§ **Exercise**: Your answer should be the lines of the data below that contain "page".

[Bounding box prediction data]

--------------------

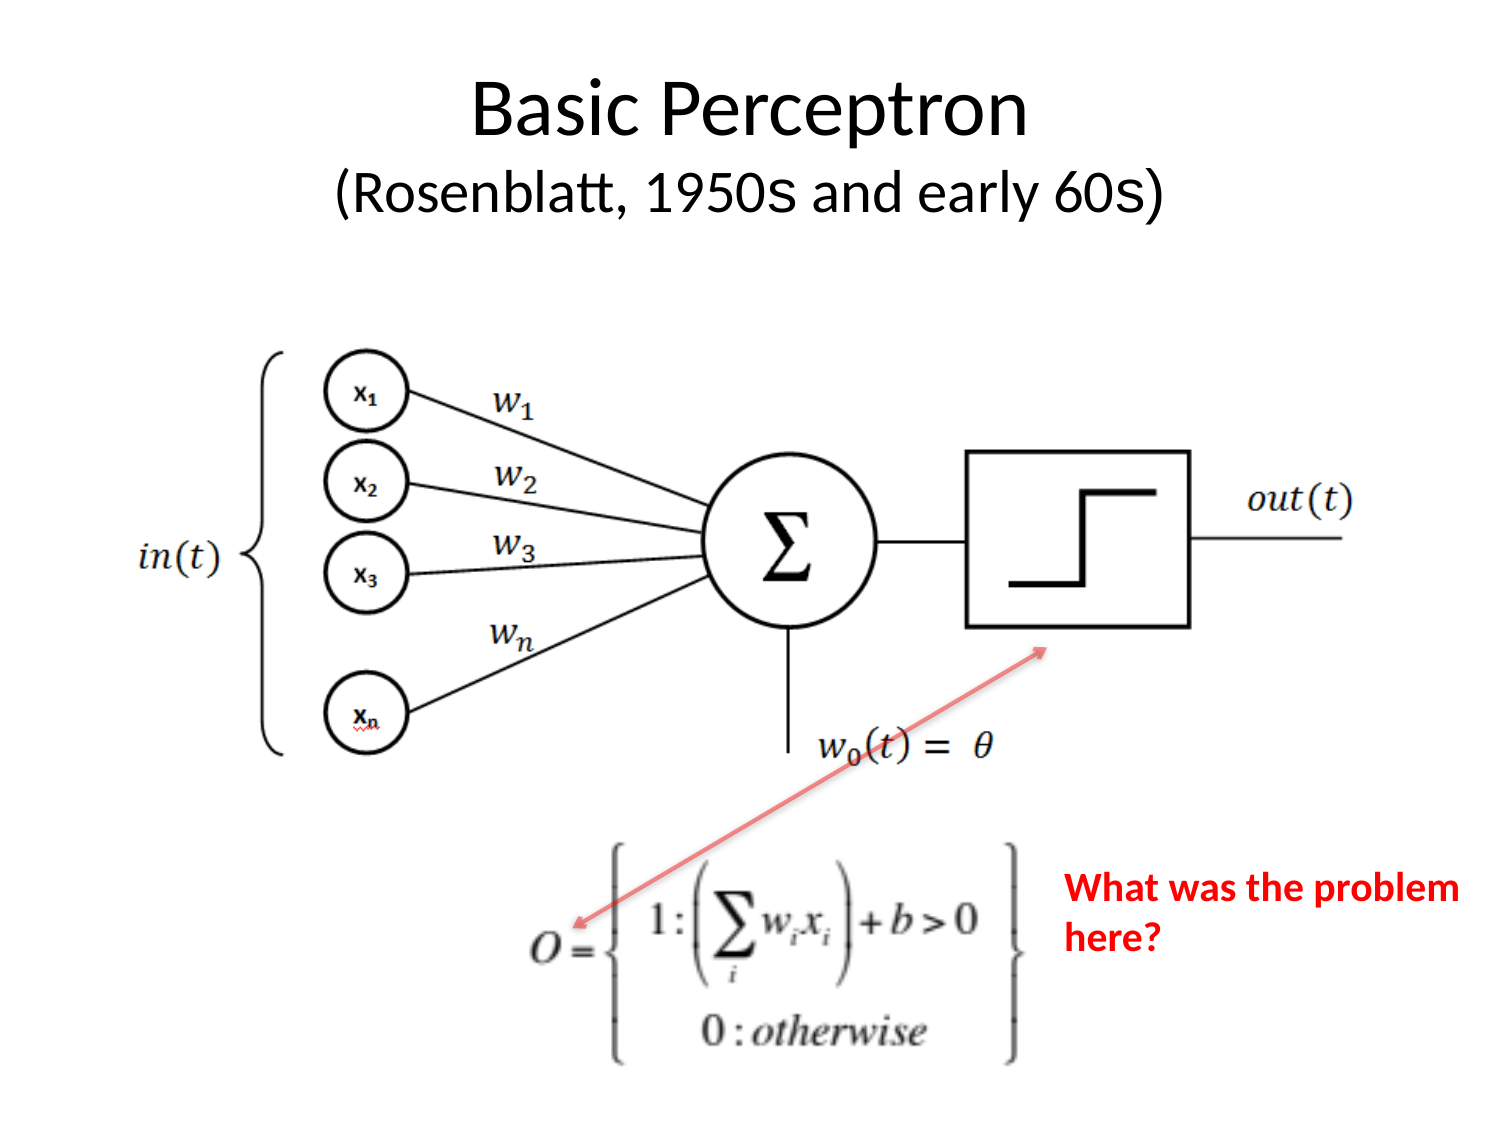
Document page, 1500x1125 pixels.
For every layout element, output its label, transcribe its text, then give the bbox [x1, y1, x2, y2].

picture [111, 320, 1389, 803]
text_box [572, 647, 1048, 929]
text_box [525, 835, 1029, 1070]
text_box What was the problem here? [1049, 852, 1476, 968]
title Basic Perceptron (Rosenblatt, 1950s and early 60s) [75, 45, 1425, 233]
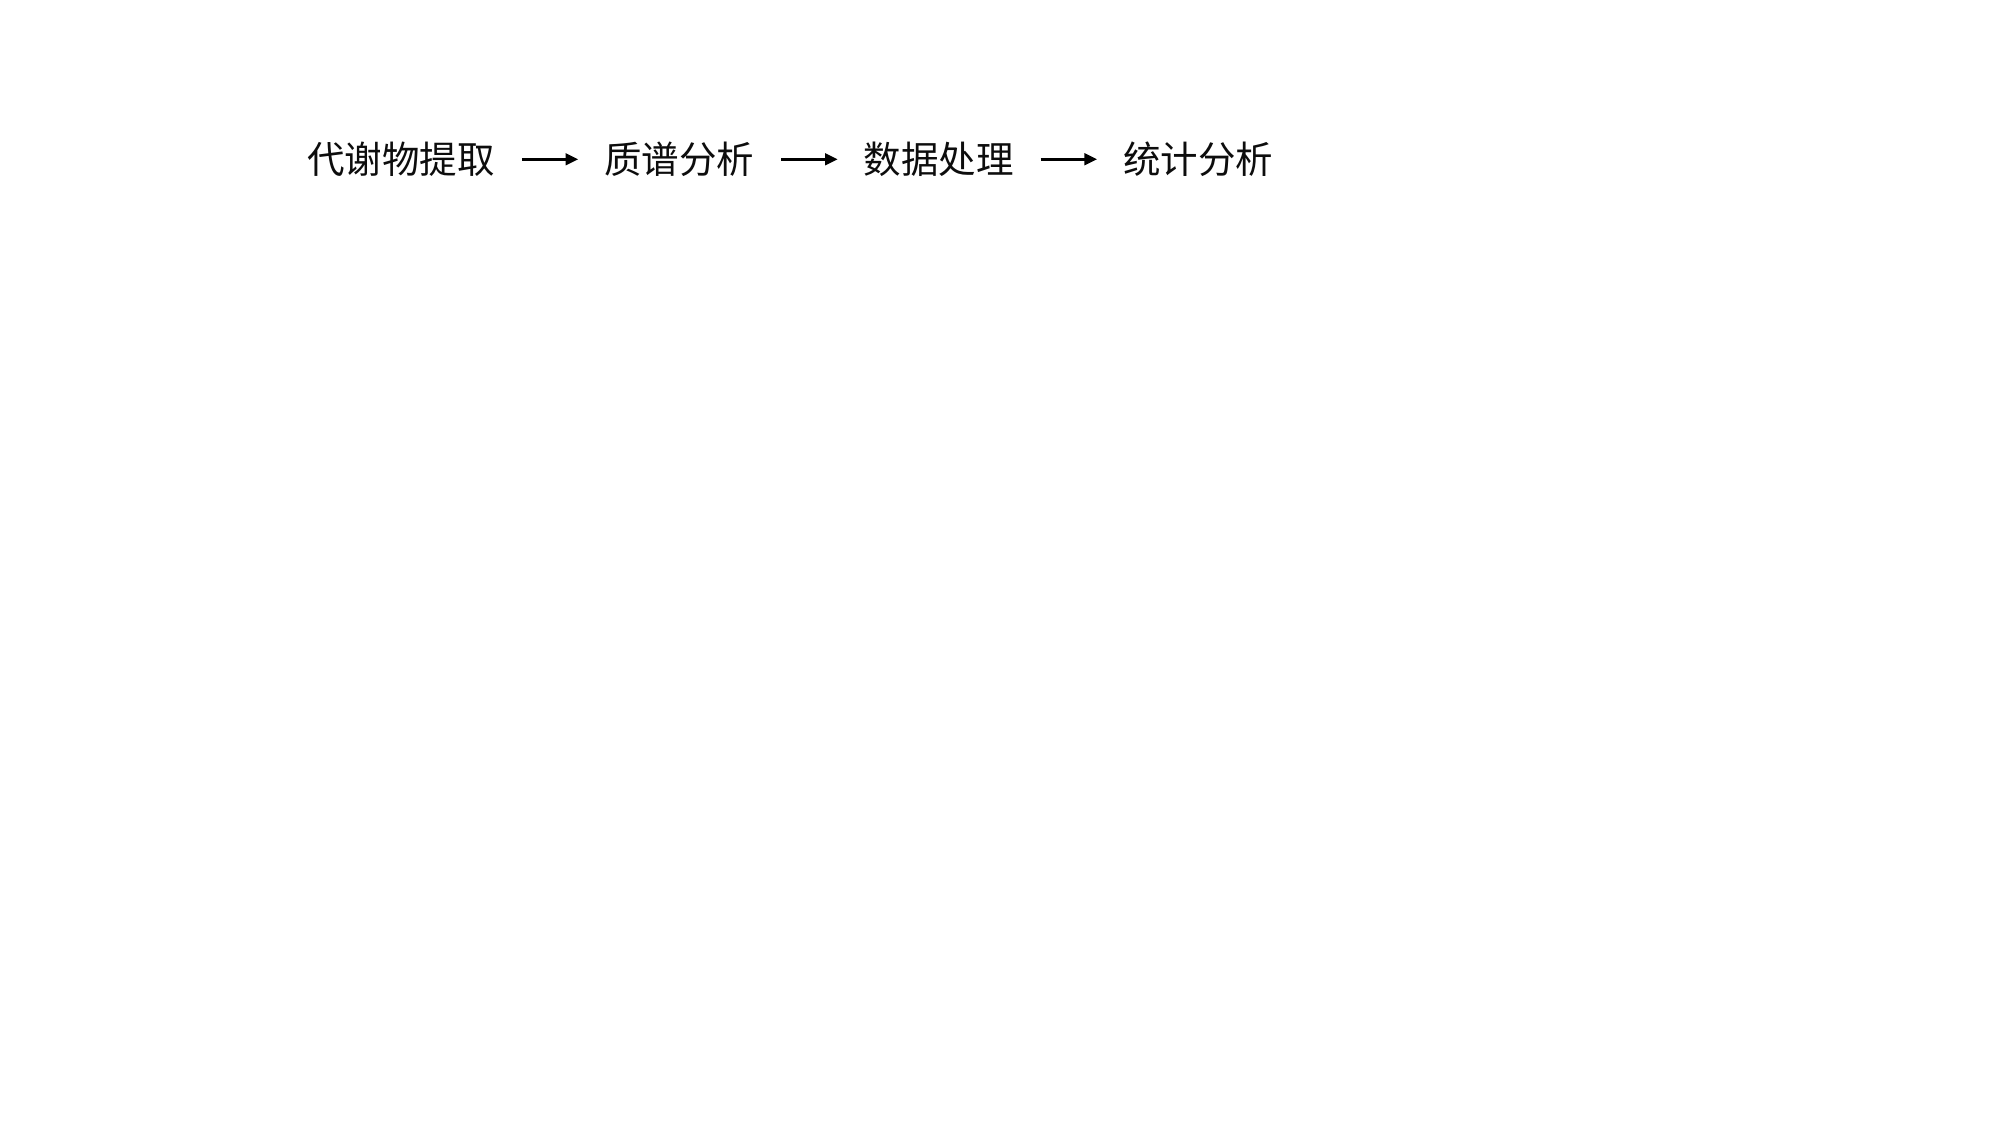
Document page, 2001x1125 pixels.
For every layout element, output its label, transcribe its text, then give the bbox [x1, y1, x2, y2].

--------------------

§ **Output of the exercise**:
Document page, 1500x1125 pixels.
Document page, 2001x1125 pixels.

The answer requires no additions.